[Collected data]
■ ■ ■ ■ ■ ■ ■

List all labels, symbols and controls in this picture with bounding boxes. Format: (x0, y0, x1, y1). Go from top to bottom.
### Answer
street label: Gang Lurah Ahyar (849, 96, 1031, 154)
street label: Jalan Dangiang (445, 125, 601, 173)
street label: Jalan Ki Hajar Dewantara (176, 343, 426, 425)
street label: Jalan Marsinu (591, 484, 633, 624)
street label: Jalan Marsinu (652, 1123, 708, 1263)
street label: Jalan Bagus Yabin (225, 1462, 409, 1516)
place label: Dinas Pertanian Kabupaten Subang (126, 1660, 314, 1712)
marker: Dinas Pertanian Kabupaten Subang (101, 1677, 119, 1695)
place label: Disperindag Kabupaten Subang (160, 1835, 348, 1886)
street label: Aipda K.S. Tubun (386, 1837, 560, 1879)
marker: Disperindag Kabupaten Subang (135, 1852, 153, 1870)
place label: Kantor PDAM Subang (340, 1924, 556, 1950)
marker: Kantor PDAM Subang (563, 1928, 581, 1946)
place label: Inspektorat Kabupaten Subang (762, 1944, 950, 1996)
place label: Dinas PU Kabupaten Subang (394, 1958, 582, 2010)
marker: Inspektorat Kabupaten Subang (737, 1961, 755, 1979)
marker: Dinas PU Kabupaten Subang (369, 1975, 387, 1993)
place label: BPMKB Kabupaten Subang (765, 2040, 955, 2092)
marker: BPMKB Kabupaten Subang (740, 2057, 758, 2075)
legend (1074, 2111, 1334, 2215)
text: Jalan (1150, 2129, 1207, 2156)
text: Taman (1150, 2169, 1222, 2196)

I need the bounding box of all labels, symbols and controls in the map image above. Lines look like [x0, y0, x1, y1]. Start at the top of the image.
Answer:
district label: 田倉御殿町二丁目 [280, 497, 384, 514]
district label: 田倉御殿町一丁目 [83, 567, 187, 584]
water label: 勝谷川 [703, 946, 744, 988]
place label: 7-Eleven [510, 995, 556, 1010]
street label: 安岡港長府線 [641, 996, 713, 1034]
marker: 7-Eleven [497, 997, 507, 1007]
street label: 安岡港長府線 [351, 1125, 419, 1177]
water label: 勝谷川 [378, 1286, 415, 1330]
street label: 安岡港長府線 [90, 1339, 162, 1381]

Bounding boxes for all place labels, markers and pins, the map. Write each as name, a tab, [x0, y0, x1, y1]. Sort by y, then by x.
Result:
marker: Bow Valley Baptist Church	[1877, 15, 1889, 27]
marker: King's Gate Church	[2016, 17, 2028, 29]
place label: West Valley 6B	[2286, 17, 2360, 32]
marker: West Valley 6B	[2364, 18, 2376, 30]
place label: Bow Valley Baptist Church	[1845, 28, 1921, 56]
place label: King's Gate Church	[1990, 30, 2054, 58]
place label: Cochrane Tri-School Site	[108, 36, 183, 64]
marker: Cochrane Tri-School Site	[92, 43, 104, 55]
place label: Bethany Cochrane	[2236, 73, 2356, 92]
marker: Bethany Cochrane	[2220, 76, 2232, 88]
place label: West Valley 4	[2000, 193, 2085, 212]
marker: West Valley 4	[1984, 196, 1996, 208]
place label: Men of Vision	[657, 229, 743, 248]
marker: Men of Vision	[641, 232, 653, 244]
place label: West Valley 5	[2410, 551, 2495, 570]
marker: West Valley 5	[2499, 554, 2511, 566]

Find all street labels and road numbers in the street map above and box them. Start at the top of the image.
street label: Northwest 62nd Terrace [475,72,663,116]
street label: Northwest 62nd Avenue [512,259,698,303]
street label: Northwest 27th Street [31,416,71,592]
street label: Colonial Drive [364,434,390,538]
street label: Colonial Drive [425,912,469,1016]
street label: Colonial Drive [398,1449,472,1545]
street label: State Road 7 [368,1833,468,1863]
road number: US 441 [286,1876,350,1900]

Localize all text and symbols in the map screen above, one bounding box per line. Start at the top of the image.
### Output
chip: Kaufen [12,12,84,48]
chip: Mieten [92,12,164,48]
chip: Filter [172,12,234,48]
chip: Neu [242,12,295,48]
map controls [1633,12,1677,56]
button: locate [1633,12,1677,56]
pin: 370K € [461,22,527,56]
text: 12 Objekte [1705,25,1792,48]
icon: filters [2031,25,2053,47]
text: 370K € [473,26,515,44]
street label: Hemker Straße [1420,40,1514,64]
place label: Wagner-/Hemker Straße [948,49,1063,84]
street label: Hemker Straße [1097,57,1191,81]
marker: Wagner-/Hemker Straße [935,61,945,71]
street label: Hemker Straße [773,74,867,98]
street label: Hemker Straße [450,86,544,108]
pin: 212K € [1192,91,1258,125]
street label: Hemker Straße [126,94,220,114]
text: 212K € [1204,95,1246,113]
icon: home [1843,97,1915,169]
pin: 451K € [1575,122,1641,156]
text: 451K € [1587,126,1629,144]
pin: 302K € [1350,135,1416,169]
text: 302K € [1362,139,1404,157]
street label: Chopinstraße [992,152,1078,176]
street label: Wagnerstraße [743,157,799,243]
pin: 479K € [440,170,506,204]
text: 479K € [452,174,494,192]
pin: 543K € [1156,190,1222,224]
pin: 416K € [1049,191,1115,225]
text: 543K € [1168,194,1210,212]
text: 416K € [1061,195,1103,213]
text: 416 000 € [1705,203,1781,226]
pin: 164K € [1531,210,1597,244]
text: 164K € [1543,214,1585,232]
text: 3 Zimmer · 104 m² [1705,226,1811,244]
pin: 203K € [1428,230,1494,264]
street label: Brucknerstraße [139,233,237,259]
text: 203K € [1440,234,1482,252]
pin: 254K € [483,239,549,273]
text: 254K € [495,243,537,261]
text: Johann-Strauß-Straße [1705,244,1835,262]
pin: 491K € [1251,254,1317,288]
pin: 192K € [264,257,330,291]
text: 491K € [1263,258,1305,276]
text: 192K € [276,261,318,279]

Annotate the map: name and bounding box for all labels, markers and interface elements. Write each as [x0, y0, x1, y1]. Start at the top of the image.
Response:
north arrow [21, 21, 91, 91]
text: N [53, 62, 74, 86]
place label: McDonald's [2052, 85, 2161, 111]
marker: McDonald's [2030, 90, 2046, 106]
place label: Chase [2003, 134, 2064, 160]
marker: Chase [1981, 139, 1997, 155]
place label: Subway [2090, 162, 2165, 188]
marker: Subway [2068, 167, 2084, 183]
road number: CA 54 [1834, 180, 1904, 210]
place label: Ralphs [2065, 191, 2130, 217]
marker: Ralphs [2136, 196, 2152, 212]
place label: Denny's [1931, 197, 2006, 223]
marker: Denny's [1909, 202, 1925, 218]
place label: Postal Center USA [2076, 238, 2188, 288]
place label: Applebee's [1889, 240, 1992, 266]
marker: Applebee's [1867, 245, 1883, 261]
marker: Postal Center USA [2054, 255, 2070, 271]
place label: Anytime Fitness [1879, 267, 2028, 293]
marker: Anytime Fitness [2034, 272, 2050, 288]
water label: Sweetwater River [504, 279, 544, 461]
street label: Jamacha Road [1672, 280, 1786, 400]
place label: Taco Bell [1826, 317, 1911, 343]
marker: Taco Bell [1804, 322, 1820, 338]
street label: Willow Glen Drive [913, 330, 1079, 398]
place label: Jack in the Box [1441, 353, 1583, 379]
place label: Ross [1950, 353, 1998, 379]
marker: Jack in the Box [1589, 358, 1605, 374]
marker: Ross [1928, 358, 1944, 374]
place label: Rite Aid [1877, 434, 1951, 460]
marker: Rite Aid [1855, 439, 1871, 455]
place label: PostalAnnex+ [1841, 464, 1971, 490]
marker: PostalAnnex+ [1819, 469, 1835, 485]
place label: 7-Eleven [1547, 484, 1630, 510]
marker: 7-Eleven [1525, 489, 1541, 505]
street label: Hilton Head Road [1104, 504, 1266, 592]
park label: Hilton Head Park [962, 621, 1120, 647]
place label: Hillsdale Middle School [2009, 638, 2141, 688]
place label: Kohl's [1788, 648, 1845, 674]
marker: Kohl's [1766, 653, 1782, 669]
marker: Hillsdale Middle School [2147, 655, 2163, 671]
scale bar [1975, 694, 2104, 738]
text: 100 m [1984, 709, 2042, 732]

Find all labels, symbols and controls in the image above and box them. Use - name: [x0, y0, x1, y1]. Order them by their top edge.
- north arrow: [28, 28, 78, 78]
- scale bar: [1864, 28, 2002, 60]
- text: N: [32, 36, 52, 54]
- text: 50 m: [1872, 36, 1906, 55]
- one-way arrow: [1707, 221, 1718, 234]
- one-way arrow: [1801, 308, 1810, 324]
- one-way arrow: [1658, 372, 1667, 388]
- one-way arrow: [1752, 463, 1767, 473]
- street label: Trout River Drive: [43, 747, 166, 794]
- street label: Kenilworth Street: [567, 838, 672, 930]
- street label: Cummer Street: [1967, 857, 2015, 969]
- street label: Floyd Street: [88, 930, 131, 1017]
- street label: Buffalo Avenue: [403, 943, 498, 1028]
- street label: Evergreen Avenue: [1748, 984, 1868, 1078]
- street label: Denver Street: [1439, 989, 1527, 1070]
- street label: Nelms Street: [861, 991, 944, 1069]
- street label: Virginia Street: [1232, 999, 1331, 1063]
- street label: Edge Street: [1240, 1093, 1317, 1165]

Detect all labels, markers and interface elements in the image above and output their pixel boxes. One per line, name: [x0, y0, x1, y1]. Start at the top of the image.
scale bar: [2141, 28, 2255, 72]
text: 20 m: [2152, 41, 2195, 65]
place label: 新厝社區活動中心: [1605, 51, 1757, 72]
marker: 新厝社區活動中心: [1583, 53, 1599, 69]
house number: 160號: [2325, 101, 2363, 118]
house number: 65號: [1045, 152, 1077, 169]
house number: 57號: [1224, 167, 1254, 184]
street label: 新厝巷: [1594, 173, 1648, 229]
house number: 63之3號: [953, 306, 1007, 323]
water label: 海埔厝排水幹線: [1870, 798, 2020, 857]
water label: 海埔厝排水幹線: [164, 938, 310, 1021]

■ ■ ■ ■ ■ ■ ■

> _WORK TO BE COMPLETED_:
Lines with the word "Vision": copy each one from the data above.

> _ANSWER BOX_:
place label: Men of Vision	[657, 229, 743, 248]
marker: Men of Vision	[641, 232, 653, 244]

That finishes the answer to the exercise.